Here’s what the sports science team at IMeasureU is reading this week:
- A joint kinetic analysis of rugby place kicking technique to understand why kickers achieve different performance outcomes
The first article this week comes from Alexandra Atack and colleagues in the Journal of Biomechanics. It is this article that Jaime Valadao and Dan Savin from the IMeasureU team reviewed in the video above. The authors aimed to identify differences in kicking leg and torso mechanics between groups of rugby place kickers who achieve different performance outcomes, and to understand why these features are associated with varying levels of success. This study identified important differences in kicking leg and torso mechanics between successful (long) kickers and less successful (either wide-left or short) kickers throughout the downswing of a rugby place kick.
- Individual Sprint Force-Velocity Profile Adaptations to In-Season Assisted and Resisted Velocity-Based Training in Professional Rugby
The second article in this week’s list comes from Johan Lahti and colleagues in the Sports (Basel) Journal. The authors tested the hypothesis that the degree of adaptation to highly focused sprint training at opposite ends of the sprint Force-Velocity (FV) spectrum would be associated with initial sprint FV profile in rugby athletes.
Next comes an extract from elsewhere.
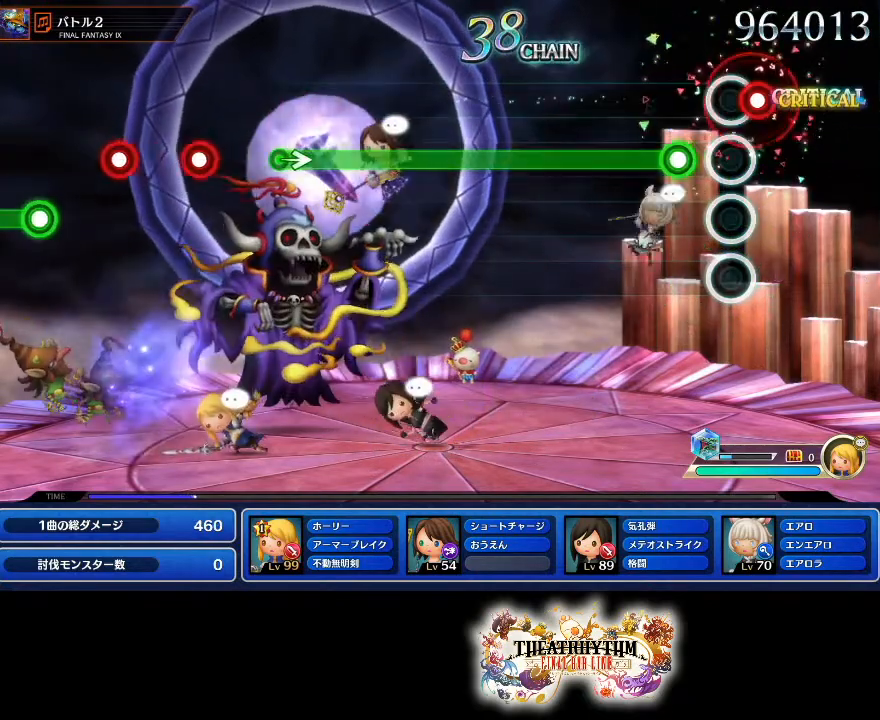
{"buttons": ["R2"], "left_stick": "center", "right_stick": "center", "events": [[183, "R2", "down"]]}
This study showed that initial FV properties influence the degree of mechanical response when training at different ends of the FV spectrum. Practitioners should consider utilizing the sprint FV profile to improve the individual effectiveness of resisted and assisted sprint training programs in high-level rugby athletes.
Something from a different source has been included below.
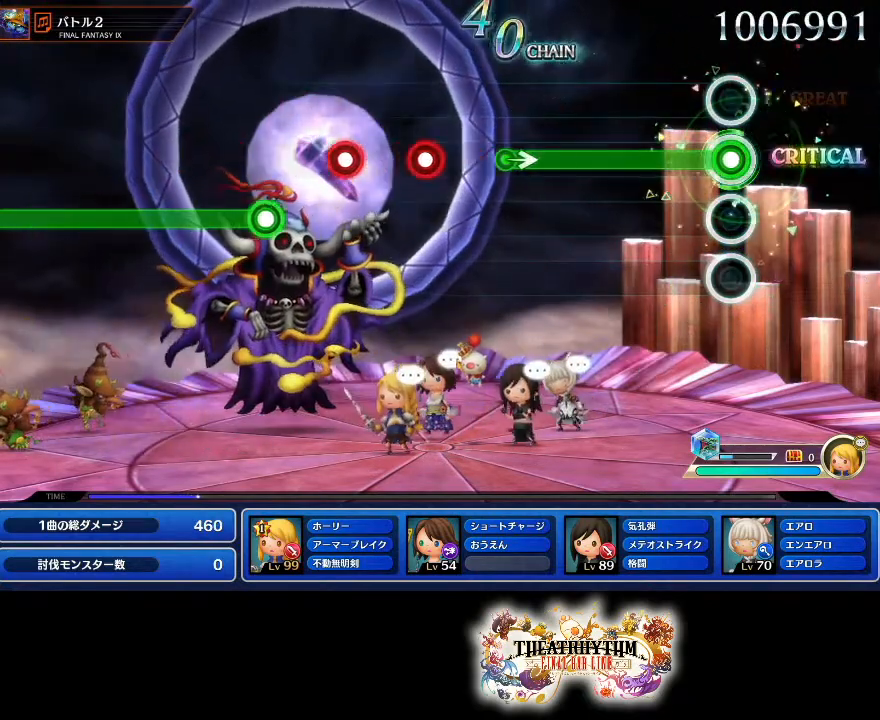
{"buttons": ["R2"], "left_stick": "center", "right_stick": "center", "events": []}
- Motion Sensors-Based Machine Learning Approach for the Identification of Anterior Cruciate Ligament Gait Patterns in On-the-Field Activities in Rugby Players
The final article comes from Salvatore Tedesco and colleagues in the Sports (Basel) Journal. This study aimed to investigate the ability of a set of inertial sensors worn on the lower-limbs by rugby players involved in a change-of-direction (COD) activity to differentiate between healthy and post-ACL groups via the use of machine learning. The results of this study demonstrate the feasibility of using body-worn motion sensors and machine learning approaches for the identification of post-ACL gait patterns in athletes performing sport tasks on-the-field even a number of years after the injury occurred.